Jean-Yves Le Drian rappelle que la décision de réarticulation complète du dispositif français et européen au Sahel a été prise « par les Européens et les Africains » en février dernier. « C’est une refonte pour donner une plus grande amplitude en soutien aux différentes autorités des pays concernés par la menace terroriste. Non seulement aux pays du Sahel, mais désormais aussi les pays du golfe de Guinée, puisque l’on voit une percée de l’action des groupes terroristes dans le nord de ces pays. » « La France ne va pas se redéployer au Niger », promet-il, en assurant travailler avec les pays partenaires africains à une réorganisation axée sur la lutte contre le terrorisme, la formation des forces militaires, le retour de la présence étatique dans les zones reconquises aux groupes armés et le développement.

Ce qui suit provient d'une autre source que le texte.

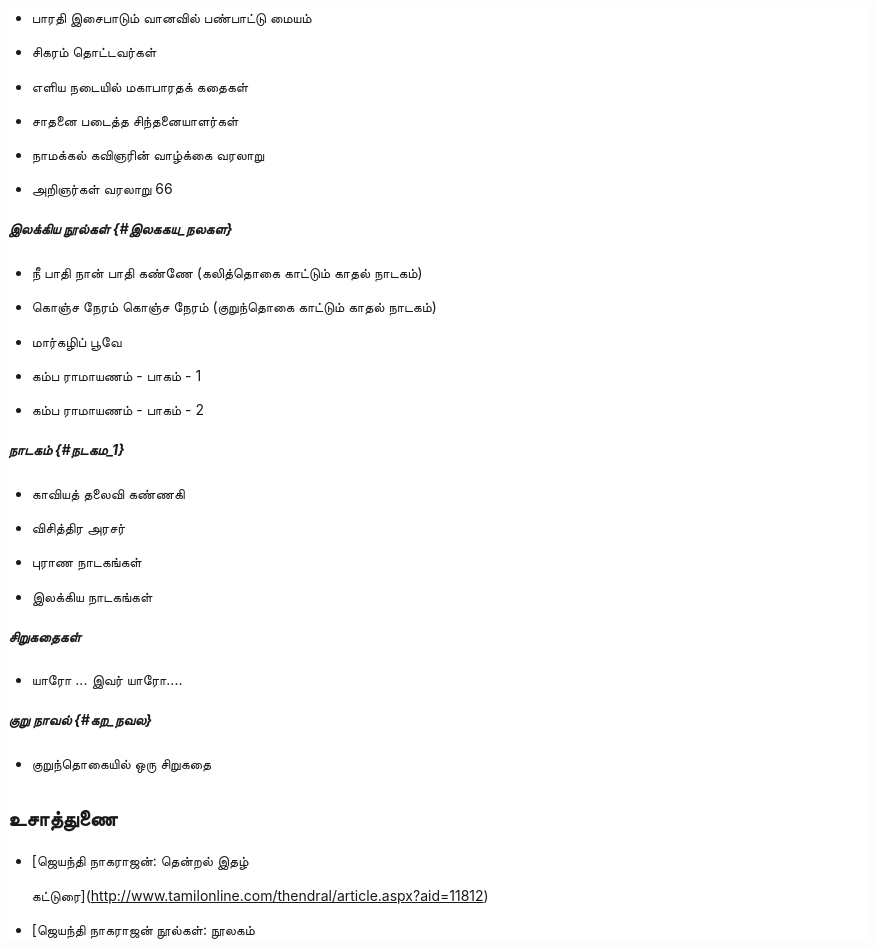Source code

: -   பாரதி இசைபாடும் வானவில் பண்பாட்டு மையம்

-   சிகரம் தொட்டவர்கள்

-   எளிய நடையில் மகாபாரதக் கதைகள்

-   சாதனை படைத்த சிந்தனையாளர்கள்

-   நாமக்கல் கவிஞரின் வாழ்க்கை வரலாறு

-   அறிஞர்கள் வரலாறு 66



##### இலக்கிய நூல்கள் {#இலககய_நலகள}



-   நீ பாதி நான் பாதி கண்ணே (கலித்தொகை காட்டும் காதல் நாடகம்)

-   கொஞ்ச நேரம் கொஞ்ச நேரம் (குறுந்தொகை காட்டும் காதல் நாடகம்)

-   மார்கழிப் பூவே

-   கம்ப ராமாயணம் - பாகம் - 1

-   கம்ப ராமாயணம் - பாகம் - 2



##### நாடகம் {#நடகம_1}



-   காவியத் தலைவி கண்ணகி

-   விசித்திர அரசர்

-   புராண நாடகங்கள்

-   இலக்கிய நாடகங்கள்



##### சிறுகதைகள்



-   யாரோ \... இவர் யாரோ\....



##### குறு நாவல் {#கற_நவல}



-   குறுந்தொகையில் ஒரு சிறுகதை



## உசாத்துணை



-   [ஜெயந்தி நாகராஜன்: தென்றல் இதழ்

    கட்டுரை](http://www.tamilonline.com/thendral/article.aspx?aid=11812)

-   [ஜெயந்தி நாகராஜன் நூல்கள்: நூலகம்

Le chef de la diplomatie française revient également sur la présence des supplétifs russes au Mali : des mercenaires du groupe Wagner, selon de nombreux pays occidentaux. La junte au pouvoir à Bamako est devenue « otage » des mercenaires de la société russe Wagner qui se livrent à des « exactions » et une « prédation » des ressources du pays. « Wagner au Mali, c’est des exactions et la limitation de liberté publique », maintient Jean-Yves Le Drian, en référence à la suspension de la diffusion de RFI et de France 24 dans le pays. « C’est un nouvel autoritarisme qui fait que la junte au pouvoir est prise un peu en otage aussi sur ces points-là par la force Wagner », a-t-il ajouté.